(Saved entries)
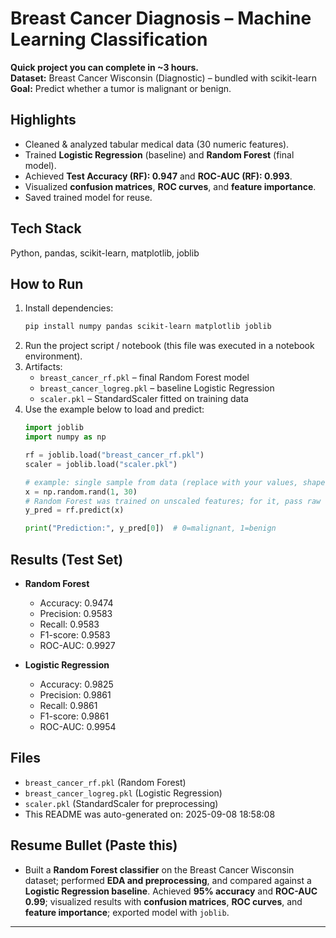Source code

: # Breast Cancer Diagnosis – Machine Learning Classification

**Quick project you can complete in ~3 hours.**  
**Dataset:** Breast Cancer Wisconsin (Diagnostic) – bundled with scikit-learn  
**Goal:** Predict whether a tumor is malignant or benign.

## Highlights
- Cleaned & analyzed tabular medical data (30 numeric features).
- Trained **Logistic Regression** (baseline) and **Random Forest** (final model).
- Achieved **Test Accuracy (RF): 0.947** and **ROC-AUC (RF): 0.993**.
- Visualized **confusion matrices**, **ROC curves**, and **feature importance**.
- Saved trained model for reuse.

## Tech Stack
Python, pandas, scikit-learn, matplotlib, joblib

## How to Run
1. Install dependencies:
   ```bash
   pip install numpy pandas scikit-learn matplotlib joblib
   ```
2. Run the project script / notebook (this file was executed in a notebook environment).
3. Artifacts:
   - `breast_cancer_rf.pkl` – final Random Forest model
   - `breast_cancer_logreg.pkl` – baseline Logistic Regression
   - `scaler.pkl` – StandardScaler fitted on training data
4. Use the example below to load and predict:
   ```python
   import joblib
   import numpy as np

   rf = joblib.load("breast_cancer_rf.pkl")
   scaler = joblib.load("scaler.pkl")

   # example: single sample from data (replace with your values, shape must be (1, 30))
   x = np.random.rand(1, 30)
   # Random Forest was trained on unscaled features; for it, pass raw features:
   y_pred = rf.predict(x)

   print("Prediction:", y_pred[0])  # 0=malignant, 1=benign
   ```

## Results (Test Set)
- **Random Forest**
  - Accuracy: 0.9474
  - Precision: 0.9583
  - Recall: 0.9583
  - F1-score: 0.9583
  - ROC-AUC: 0.9927

- **Logistic Regression**
  - Accuracy: 0.9825
  - Precision: 0.9861
  - Recall: 0.9861
  - F1-score: 0.9861
  - ROC-AUC: 0.9954

## Files
- `breast_cancer_rf.pkl` (Random Forest)
- `breast_cancer_logreg.pkl` (Logistic Regression)
- `scaler.pkl` (StandardScaler for preprocessing)
- This README was auto-generated on: 2025-09-08 18:58:08

## Resume Bullet (Paste this)
- Built a **Random Forest classifier** on the Breast Cancer Wisconsin dataset; performed **EDA and preprocessing**, and compared against a **Logistic Regression baseline**. Achieved **95% accuracy** and **ROC-AUC 0.99**; visualized results with **confusion matrices**, **ROC curves**, and **feature importance**; exported model with `joblib`.

---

§ Task instructions: When you have gone through the records above, say how many lines include the word "malignant", and write nothing besides that number.

§ Output: 2